Understanding and expression methods of visual big data resources. In order to find the visual resources consistent with the object to be searched in the massive visual big data resources, it is necessary to analyze and understand the characteristics of the visual resources to be searched, and to understand and express their visual contents in a diversified, structured and multi-level way.

Integration and interaction methods of visual big data resources. As a way of information retrieval, visual search serves users. The purpose of acquiring, organizing, understanding and expressing visual big data resources is to provide users with intelligent and humanized knowledge services. Therefore, how to conduct multi-dimensional analysis around the whole life cycle of the integration of visual big data resources to meet the diversified knowledge service needs of users for visual big data resources is also the core issue of whether visual search research can become a reality.

Construction and standardization of visual object knowledge base. Visual search depends on the construction of visual object knowledge base. Based on the high-quality visual object knowledge base, users can quickly and effectively associate the visual object to be searched with the visual big data resources in the virtual information space, thus enjoying the visual search knowledge service provided by the digital library. At the same time, standardization is also the key to the smooth application and promotion of visual search applications.

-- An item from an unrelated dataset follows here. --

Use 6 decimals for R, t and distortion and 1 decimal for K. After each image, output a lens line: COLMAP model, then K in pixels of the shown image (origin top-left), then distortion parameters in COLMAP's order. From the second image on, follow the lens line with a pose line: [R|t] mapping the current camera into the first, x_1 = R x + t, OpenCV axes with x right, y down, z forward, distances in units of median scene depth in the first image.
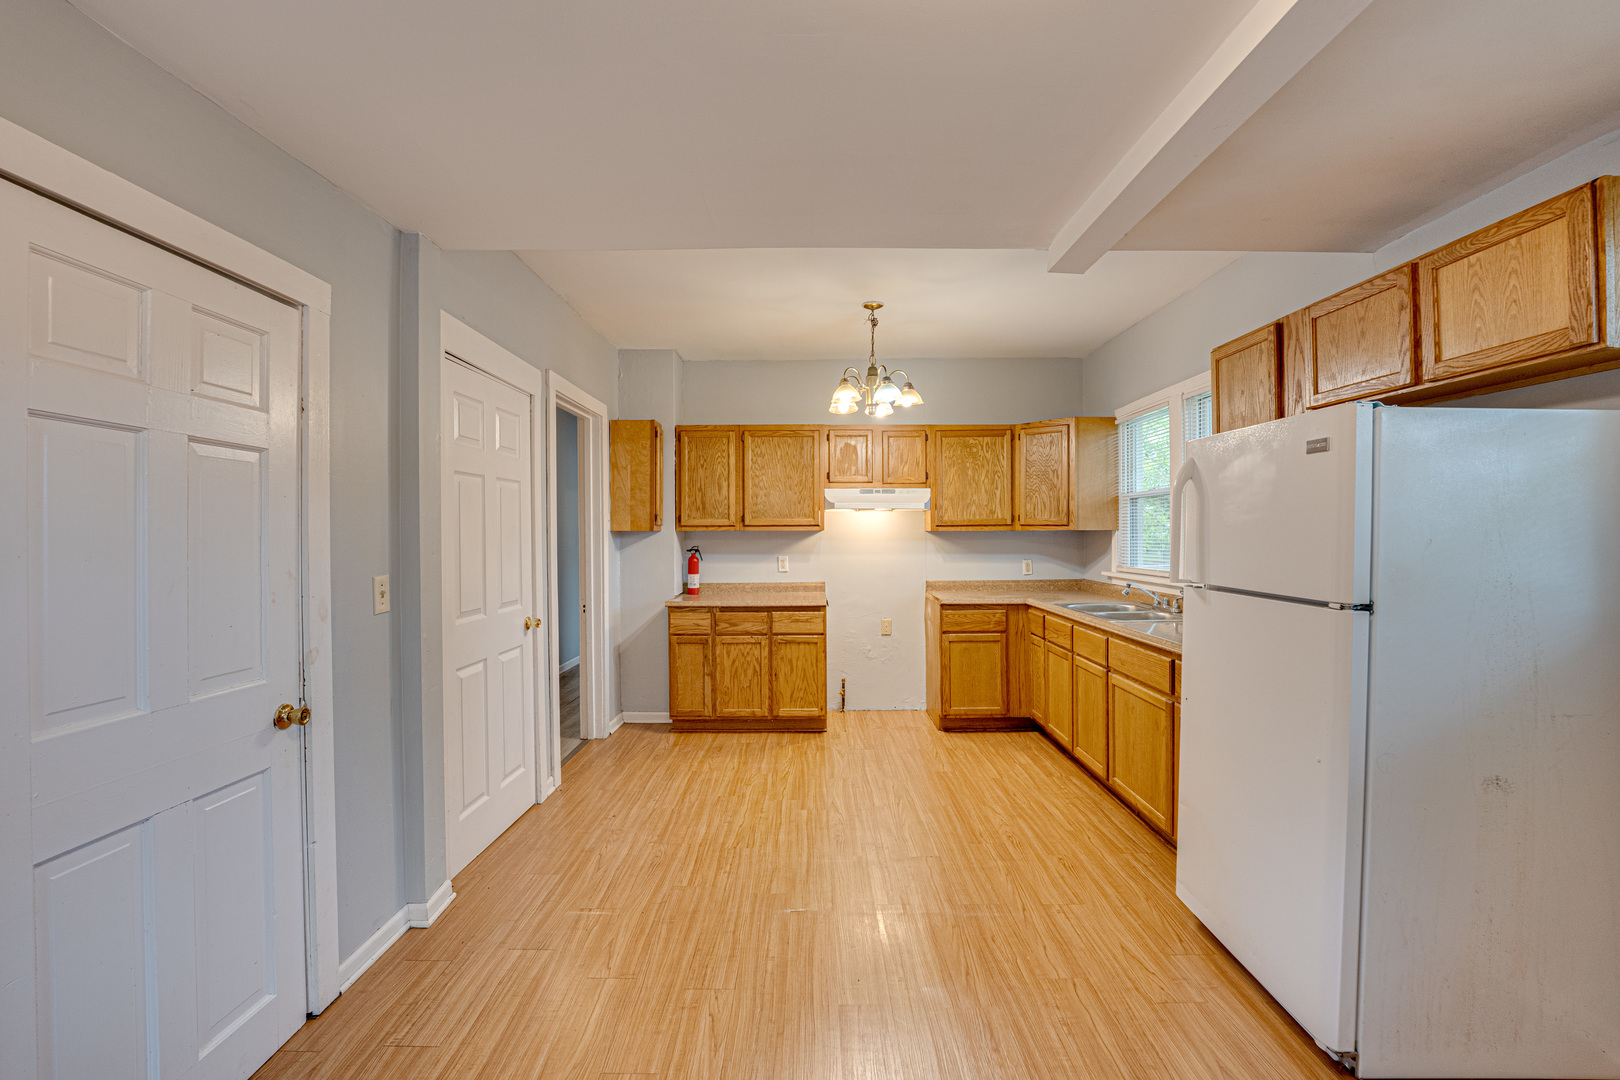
lens RADIAL K [[845.6, 0, 810.0], [0, 845.6, 540.0], [0, 0, 1]] dist [-0.034407, -0.000083]
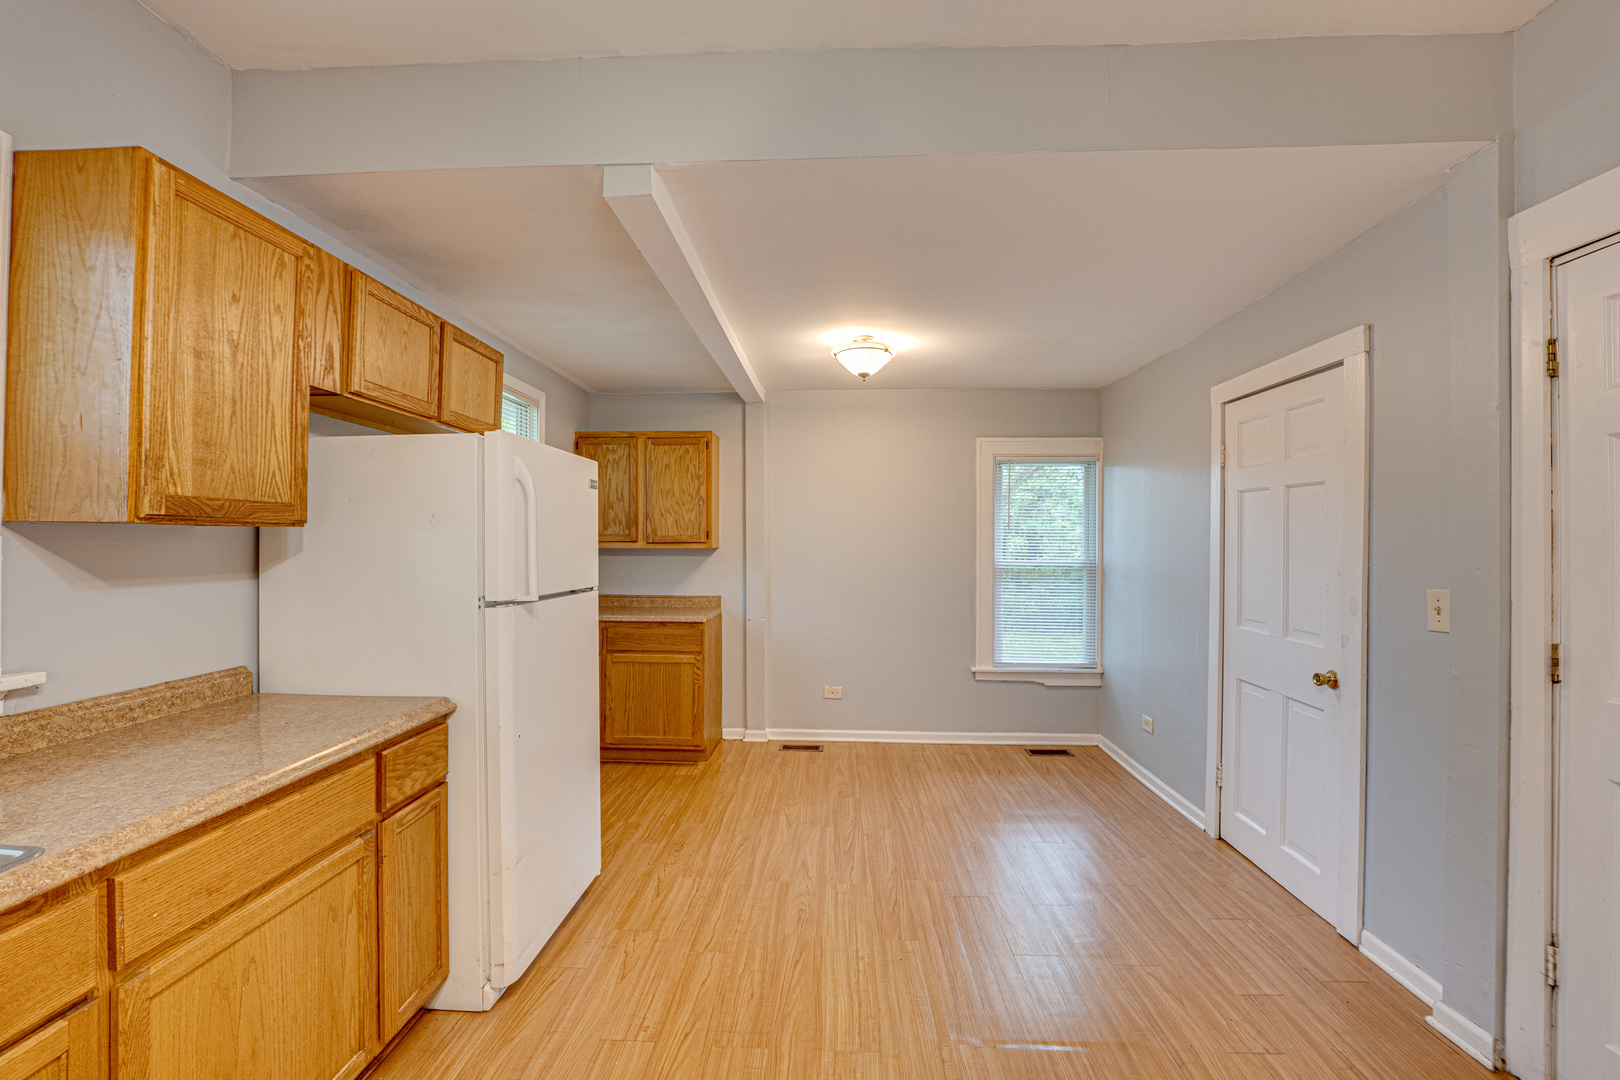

Security and reliability theory of visual search system. At any time, network security and system reliability are always unavoidable issues, and visual search is no exception. In the visual search system, data security and intellectual property rights, user privacy, system availability and reliability are also the core issues for the effective popularization and application of visual search.

4 Summary and prospect

In the era of "internet plus", information services are more and more widely infiltrated into the users' intelligent, personalized and embedded knowledge service needs, and the digital library field has begun to call for a new killer information retrieval model. Visual search is an important frontier and innovative breakthrough in the field of information retrieval. On the basis of fully absorbing the advanced research results in the field of information science at home and abroad, the basic theory and application research of visual search in digital library will not only enrich the research ideas and future development framework of digital library knowledge service theoretically, but also help to reveal the generation mechanism and transformation law of the value of visual big data resources in digital library.

There is no doubt that mankind is marching towards the "internet plus era". As a technical and conceptual innovation, visual search must conform to the basic laws of the survival, development and maturity of general information technology, and it needs to go through six stages: the embryonic stage of technology birth, the rapid development stage, the peak stage of rapid expansion, the low stage of defoaming, the bright stage of steady development and the peak stage of practical application. At present, the existing visual search research at home and abroad is in the development stage, and there is an imbalance between disciplines after the intersection of theory and technology. At present, the research on the theory, method and technology of visual search mainly focuses on the application of commercial visual search, while less attention is paid to the academic field that produces visual big data resources. In fact, the visual big data resources represented by academic fields such as scientific research and subject services have rich connotations and unique characteristics different from commercial applications. Only by mastering the relevant research in commercial applications and academic fields can we help to establish a more scientific, systematic and reasonable theoretical system and application framework of visual search.